US 12,155,532 B1
Using machine learning for online application detection
Michal Wladyslaw Garcarz, Cracow (PL); Jean-Philippe Vasseur, Combloux (FR); and Guy Keinan, Kfar-Saba (IL)
Assigned to Cisco Technology, Inc., San Jose, CA (US)
Filed by Cisco Technology, Inc., San Jose, CA (US)
Filed on May 24, 2023, as Appl. No. 18/201,555.
Int. Cl. H04L 41/0894 (2022.01); H04L 41/16 (2022.01)

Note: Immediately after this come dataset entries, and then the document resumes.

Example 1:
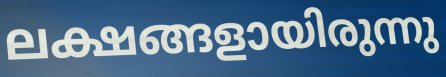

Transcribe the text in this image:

ലക്ഷങ്ങളായിരുന്നു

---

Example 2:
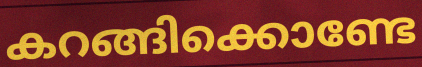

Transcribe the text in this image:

കറങ്ങിക്കൊണ്ടേ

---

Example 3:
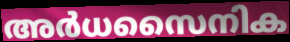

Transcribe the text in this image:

അർധസൈനിക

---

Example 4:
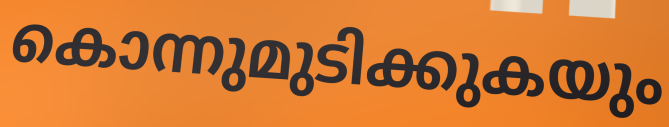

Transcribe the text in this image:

കൊന്നുമുടിക്കുകയും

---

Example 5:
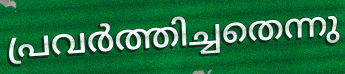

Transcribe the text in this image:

CPC H04L 41/0894 (2022.05) [H04L 41/16 (2013.01)] 20 Claims
OG exemplary drawing
 
1. A method comprising:
obtaining, by a device, telemetry data associated with an online application accessible via a network;
training, by the device and based on the telemetry data, a machine learning model to determine whether a given address in the network is associated with the online application, wherein the telemetry data is filtered to exclude addresses that host multiple applications;
using, by the device, the machine learning model to generate a listing of network addresses associated with the online application; and
providing, by the device, the listing of network addresses for use by an application detection service in the network to determine that an initial packet of a traffic flow, without decrypting the initial packet, is associated with the online application based on a match between a destination address of that packet and a network address in the listing of network addresses.